Supplied records:
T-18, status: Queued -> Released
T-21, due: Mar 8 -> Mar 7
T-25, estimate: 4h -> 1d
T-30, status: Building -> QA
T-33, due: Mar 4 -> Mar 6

* * *

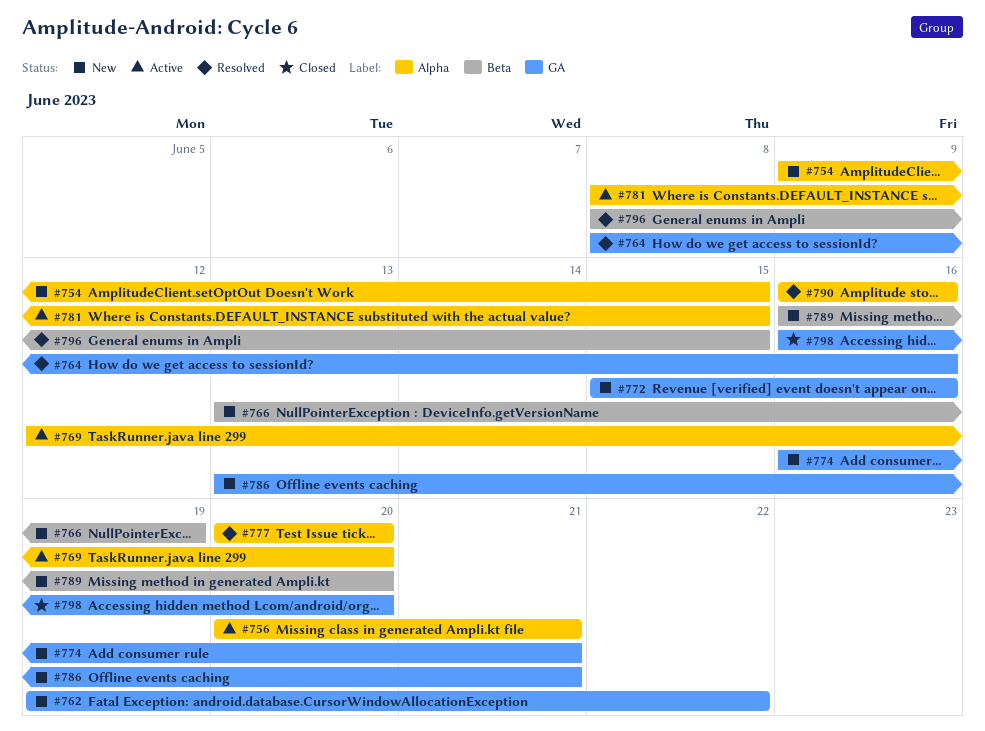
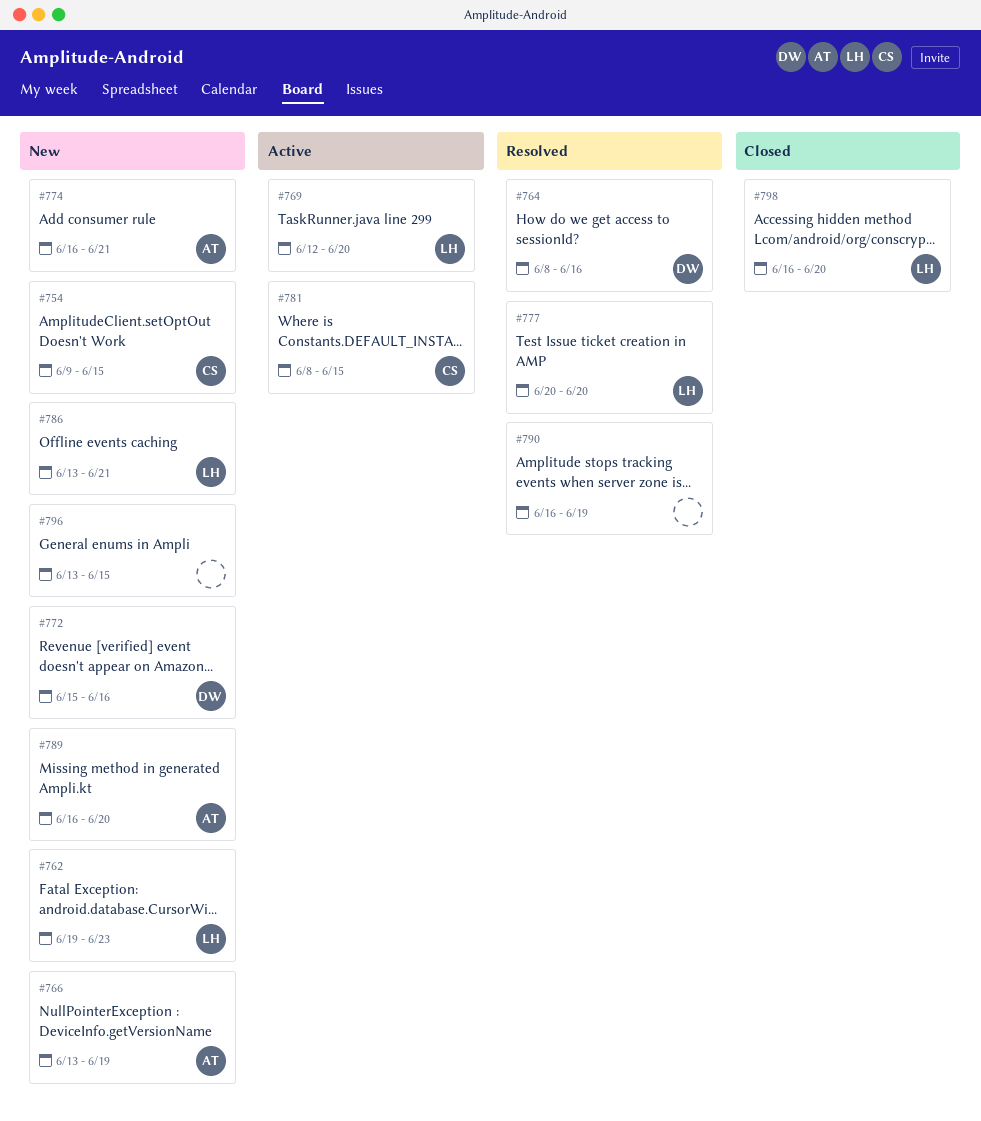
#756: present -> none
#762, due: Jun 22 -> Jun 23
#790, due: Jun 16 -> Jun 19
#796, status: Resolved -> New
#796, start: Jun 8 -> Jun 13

==

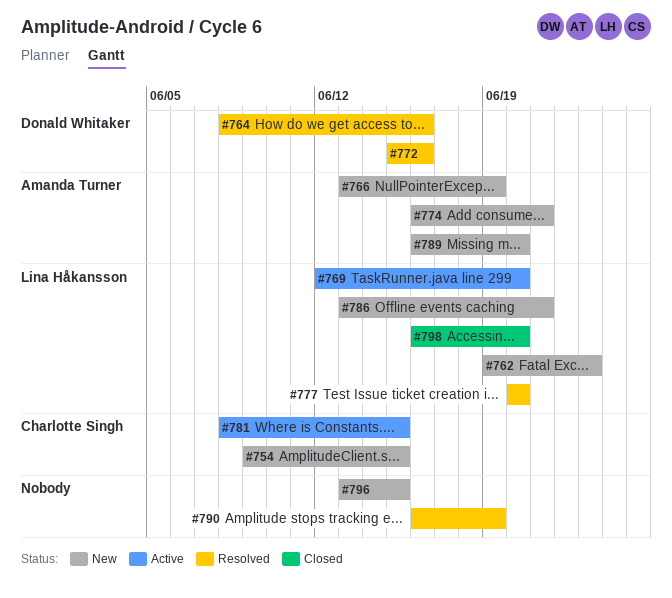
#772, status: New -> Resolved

Work instructions:
Keep both end lines and retype everything in the records above from the line containing "#762, due: Jun 22 -> Jun 23" through the line containing "#796, start: Jun 8 -> Jun 13", exactly, with nothing else.

Task answer:
#762, due: Jun 22 -> Jun 23
#790, due: Jun 16 -> Jun 19
#796, status: Resolved -> New
#796, start: Jun 8 -> Jun 13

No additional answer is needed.